1.岭回归可以解决特征数量比样本量多的问题
2.岭回归作为一种缩减算法可以判断哪些特征重要或者不重要，有点类似于降维的效果
3.缩减算法可以看作是对一个模型增加偏差的同时减少方差

应用场景:

1.数据点少于变量个数
2.变量间存在共线性（最小二乘回归得到的系数不稳定，方差很大）
3.应用场景就是处理高度相关的数据

多重共线性（Multicollinearity）是指线性回归模型中的解释变量之间由于存在精确相关关系或高度相关关系而使模型估计失真或难以估计准确

案例: 岭回归案例分析

import numpy as np
import pandas as pd
from pandas import Series,DataFrame

n_samples = 5
n_features = 3

#生成5行3列的样本数据
train = np.random.random(size=(n_samples,n_features))
target = [1,2,3,4,5]

from sklearn.linear_model import LinearRegression
#导入线性回归模型
linear = LinearRegression()
linear.fit(train,target)

# 比较普通线性回归和岭回归的区别
from sklearn.linear_model import Ridge
from sklearn.linear_model import Lasso

n_samples = 200
n_features = 10
#生成样本数据
train = np.random.random(size=(n_samples,n_features))
target = np.random.randint(0,10,size=200)

# alpha就是岭回归系数
# 岭回归系数越大，原始系数被压缩的越严重
# 岭回归系数越小，原始系数越趋向于线性回归模型的系数
ridge = Ridge(alpha=10)

linear = LinearRegression()
# 岭回归的惩罚系数
# 惩罚系数越大，原始系数的作用就越小
# 惩罚系数越小，原始系数的作用就越大
lasso = Lasso(alpha=0.1)

ridge.fit(train,target)
linear.fit(train,target)
lasso.fit(train,target)

import matplotlib.pyplot as plt
%matplotlib inline

ridge_coef = ridge.coef_
line_coef = linear.coef_
lasso_coef = lasso.coef_

plt.plot(ridge_coef,label='Ridge')
plt.plot(line_coef,label='Linear')
plt.plot(lasso_coef,label='Lasso')

plt.legend()
plt.title('coefs')

四 Lasso回归(least absolute shrinkage and selection operator)

1 概述

Lasso回归: 最小绝对值收缩和选择算子

与岭回归类似，它也是通过增加惩罚函数来判断、消除特征间的共线性。

对于参数w增加一个限定条件,能达到和回归一样的效果:
$$
∥w∥1=∑i=1d|wi|≤λ
$$
当λ足够小时，一些影响较弱的系数会因此被迫缩减到0

综合案例 : 波士顿房价

import numpy as np
import pandas as pd
from pandas import Series,DataFrame
import matplotlib.pyplot as plt
%matplotlib inline

#导包解析数据
from sklearn import datasets
boston = datasets.load_boston()
train = boston.data
target = boston.target

#切分出样本集
from sklearn.model_selection import train_test_split
X_train,X_test,y_train,y_test = train_test_split(train,target,test_size=0.2,random_state=2)

#用三种模型分别预测
linear = LinearRegression()
ridge = Ridge(alpha=0)
lasso = Lasso(alpha=0)

linear.fit(X_train,y_train)
ridge.fit(X_train,y_train)
lasso.fit(X_train,y_train)

y1_ = linear.predict(X_test)
y2_ = ridge.predict(X_test)
y3_ = lasso.predict(X_test)

print("linear:{},ridge:{},lasso:{}".format(r2_score(y_test,y1_),r2_score(y_test,y2_),r2_score(y_test,y3_)))

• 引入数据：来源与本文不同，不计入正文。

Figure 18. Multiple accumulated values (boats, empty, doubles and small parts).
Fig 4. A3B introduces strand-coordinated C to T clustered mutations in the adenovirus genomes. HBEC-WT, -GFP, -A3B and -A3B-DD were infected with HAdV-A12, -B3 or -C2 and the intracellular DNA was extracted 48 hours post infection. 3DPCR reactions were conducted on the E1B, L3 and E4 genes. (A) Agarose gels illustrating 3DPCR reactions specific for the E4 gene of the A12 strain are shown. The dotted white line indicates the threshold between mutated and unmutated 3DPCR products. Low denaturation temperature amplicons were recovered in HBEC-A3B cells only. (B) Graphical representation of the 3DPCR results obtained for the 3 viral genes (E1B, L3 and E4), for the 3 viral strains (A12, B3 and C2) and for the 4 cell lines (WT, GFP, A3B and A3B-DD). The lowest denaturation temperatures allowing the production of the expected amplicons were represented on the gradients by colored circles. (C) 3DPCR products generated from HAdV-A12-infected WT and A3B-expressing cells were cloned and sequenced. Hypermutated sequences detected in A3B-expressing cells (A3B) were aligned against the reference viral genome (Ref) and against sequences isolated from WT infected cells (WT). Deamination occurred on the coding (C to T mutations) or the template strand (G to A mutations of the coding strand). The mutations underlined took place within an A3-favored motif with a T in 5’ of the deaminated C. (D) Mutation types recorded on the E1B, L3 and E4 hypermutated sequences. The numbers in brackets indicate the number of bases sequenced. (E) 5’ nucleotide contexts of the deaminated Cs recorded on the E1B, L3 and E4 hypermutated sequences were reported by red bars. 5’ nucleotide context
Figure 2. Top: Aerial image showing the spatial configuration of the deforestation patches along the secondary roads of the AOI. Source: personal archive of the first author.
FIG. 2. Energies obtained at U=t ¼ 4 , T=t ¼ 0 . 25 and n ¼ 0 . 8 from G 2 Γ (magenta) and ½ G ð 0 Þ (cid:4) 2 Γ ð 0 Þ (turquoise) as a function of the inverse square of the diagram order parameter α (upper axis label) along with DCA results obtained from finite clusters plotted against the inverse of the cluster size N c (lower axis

#linear:0.778720987477258,ridge:0.778720987477258,lasso:0.7787209874772579

# 应该采用普通线性回归处理
plt.plot(y1_,label='Predict')
plt.plot(y_test,label='True')
plt.xlabel('features')
plt.ylabel('prices')
plt.legend()

五普通线性回归,岭回归,Lasso回归

import numpy as np
import matplotlib.pyplot as plt
%matplotlib inline
# 根据实际值与预测值，给模型打分
from sklearn.metrics import r2_score 

np.random.seed(42) #给numpy随机数指定种子，这样生成随机数，就会固定
n_samples,n_features = 50,200
#生成样本
x = np.random.randn(n_samples,n_features)
#系数，也就是W
coef = 3*np.random.randn(n_features)
#系数归零化索引
inds = np.arange(n_features)
#打乱顺序
np.random.shuffle(inds)
#对系数进行归零化处理
coef[inds[10:]] = 0
#目标值
y = np.dot(x,coef)
#增加噪声
y += 0.01*np.random.normal(n_samples)

#训练数据
x_train,y_train = x[:n_samples//2],y[:n_samples//2]
#测试数据
x_test,y_test = x[n_samples//2:],y[n_samples//2:]

使用普通线性回归

#使用普通线性回归
from sklearn.linear_model import LinearRegression
lreg = LinearRegression()
#训练数据
reg = lreg.fit(x_train,y_train)
#预测数据
y_pred = lreg.predict(x_test)
r2_score(y_test,y_pred)

#输出  0.04200879234206356

使用岭回归

#使用岭回归
from sklearn.linear_model import Ridge
ridge = Ridge()
#训练数据
reg2 = ridge.fit(x_train,y_train)
#预测数据
y_pred = ridge.predict(x_test)
#获取回归模型的分数
r2_score(y_test,y_pred)

#输出  0.04340880021578697

使用Lasso回归

from sklearn.linear_model import Lasso
lasso = Lasso()
reg3 = lasso.fit(x_train,y_train)
y_pred_lasso = lasso.predict(x_test)
r2_score(y_test,y_pred_lasso)

#输出  0.2429444024252334

绘图来查询比较

# 画出参数
plt.figure(figsize=(12,8))
#线性回归
plt.subplot(221)
plt.plot(reg.coef_,color = 'lightgreen',lw = 2,label = 'lr coefficients')
plt.legend()
#岭回归
plt.subplot(222)
plt.plot(reg2.coef_,color = 'red',lw = 2,label = 'ridge coefficients')
plt.legend()
#Lasso回归
plt.subplot(223)
plt.plot(reg3.coef_,color = 'gold',lw = 2,label = 'lasso coefficients')
plt.legend()
#测试数据系统w
plt.subplot(224)
plt.plot(coef,color = 'navy',lw = 2,label = 'original coefficients')
plt.legend()

总结：

与分类一样，回归是预测目标值的过程。回归与分类的不同在于回归预测的是连续型变量，而分类预测的是离散型的变量。回归是统计学中最有力的工具之一。如果给定输入矩阵x，xTx的逆如果存在的话回归法可以直接使用，回归方程中的求得特征对应的最佳回归系数的方法是最小化误差的平方和，判断回归结果的好坏可以利用预测值和真实值之间的相关性判断。当数据样本总个数少于特征总数时，矩阵x，xTx的逆不能直接计算，这时可以考虑岭回归。